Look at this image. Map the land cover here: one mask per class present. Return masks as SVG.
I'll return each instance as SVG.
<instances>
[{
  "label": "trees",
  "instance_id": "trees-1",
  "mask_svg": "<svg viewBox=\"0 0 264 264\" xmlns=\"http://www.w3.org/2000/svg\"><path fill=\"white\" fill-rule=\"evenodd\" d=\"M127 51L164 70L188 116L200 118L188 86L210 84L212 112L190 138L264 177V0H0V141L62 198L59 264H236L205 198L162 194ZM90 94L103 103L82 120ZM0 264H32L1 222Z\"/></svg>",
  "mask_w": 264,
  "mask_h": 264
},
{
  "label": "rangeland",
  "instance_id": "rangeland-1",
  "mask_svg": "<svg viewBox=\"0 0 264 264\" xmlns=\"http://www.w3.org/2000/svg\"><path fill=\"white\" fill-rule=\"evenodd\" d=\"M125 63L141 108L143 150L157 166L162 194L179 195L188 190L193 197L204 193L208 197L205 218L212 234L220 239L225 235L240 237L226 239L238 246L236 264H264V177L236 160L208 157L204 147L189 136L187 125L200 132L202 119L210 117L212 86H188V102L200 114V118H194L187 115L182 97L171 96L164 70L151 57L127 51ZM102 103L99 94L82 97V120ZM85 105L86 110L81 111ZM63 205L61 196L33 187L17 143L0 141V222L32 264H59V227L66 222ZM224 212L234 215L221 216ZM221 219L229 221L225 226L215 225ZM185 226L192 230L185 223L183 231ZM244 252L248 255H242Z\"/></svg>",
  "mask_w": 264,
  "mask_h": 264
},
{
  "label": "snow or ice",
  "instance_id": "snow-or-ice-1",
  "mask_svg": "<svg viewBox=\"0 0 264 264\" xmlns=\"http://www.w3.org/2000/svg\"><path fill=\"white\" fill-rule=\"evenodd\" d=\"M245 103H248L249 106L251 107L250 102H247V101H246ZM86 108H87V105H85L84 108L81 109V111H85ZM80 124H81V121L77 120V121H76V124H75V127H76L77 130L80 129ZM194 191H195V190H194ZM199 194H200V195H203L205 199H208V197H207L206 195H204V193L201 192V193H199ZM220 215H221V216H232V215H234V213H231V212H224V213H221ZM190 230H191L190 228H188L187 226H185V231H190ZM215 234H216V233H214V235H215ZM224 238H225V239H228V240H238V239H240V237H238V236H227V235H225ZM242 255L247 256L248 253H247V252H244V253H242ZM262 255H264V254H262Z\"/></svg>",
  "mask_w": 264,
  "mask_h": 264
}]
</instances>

-*-*-

» Given instruction
Please copy every one of the records above word for word, adding and omitting nothing.

» In response
Look at this image. Map the land cover here: one mask per class present. Return masks as SVG.
I'll return each instance as SVG.
<instances>
[{
  "label": "trees",
  "instance_id": "trees-1",
  "mask_svg": "<svg viewBox=\"0 0 264 264\" xmlns=\"http://www.w3.org/2000/svg\"><path fill=\"white\" fill-rule=\"evenodd\" d=\"M127 51L164 70L188 116L200 118L188 86L210 84L212 112L190 138L264 177V0H0V141L62 198L59 264H236L205 198L162 194ZM90 94L103 103L82 120ZM0 264H32L1 222Z\"/></svg>",
  "mask_w": 264,
  "mask_h": 264
},
{
  "label": "rangeland",
  "instance_id": "rangeland-1",
  "mask_svg": "<svg viewBox=\"0 0 264 264\" xmlns=\"http://www.w3.org/2000/svg\"><path fill=\"white\" fill-rule=\"evenodd\" d=\"M125 63L141 108L143 150L157 166L162 194L179 195L188 190L193 197L204 193L208 197L205 218L212 234L220 239L225 235L240 237L226 239L238 246L236 264H264V177L236 160L208 157L204 147L189 136L187 125L200 132L202 119L210 117L212 86H188V102L200 114V118H194L187 115L182 97L171 96L164 70L151 57L127 51ZM102 103L99 94L82 97V120ZM85 105L86 110L81 111ZM63 205L61 196L33 187L17 143L0 141V222L32 264H59V227L66 222ZM224 212L234 215L221 216ZM221 219L229 221L225 226L215 225ZM185 226L192 230L185 223L183 231ZM244 252L248 255H242Z\"/></svg>",
  "mask_w": 264,
  "mask_h": 264
},
{
  "label": "snow or ice",
  "instance_id": "snow-or-ice-1",
  "mask_svg": "<svg viewBox=\"0 0 264 264\" xmlns=\"http://www.w3.org/2000/svg\"><path fill=\"white\" fill-rule=\"evenodd\" d=\"M245 103H248L249 106L251 107L250 102H247V101H246ZM86 108H87V105H85L84 108L81 109V111H85ZM80 124H81V121L77 120V121H76V124H75V127H76L77 130L80 129ZM194 191H195V190H194ZM199 194H200V195H203L205 199H208V197H207L206 195H204V193L201 192V193H199ZM220 215H221V216H232V215H234V213H231V212H224V213H221ZM190 230H191L190 228H188L187 226H185V231H190ZM215 234H216V233H214V235H215ZM224 238H225V239H228V240H238V239H240V237H238V236H227V235H225ZM242 255L247 256L248 253H247V252H244V253H242ZM262 255H264V254H262Z\"/></svg>",
  "mask_w": 264,
  "mask_h": 264
}]
</instances>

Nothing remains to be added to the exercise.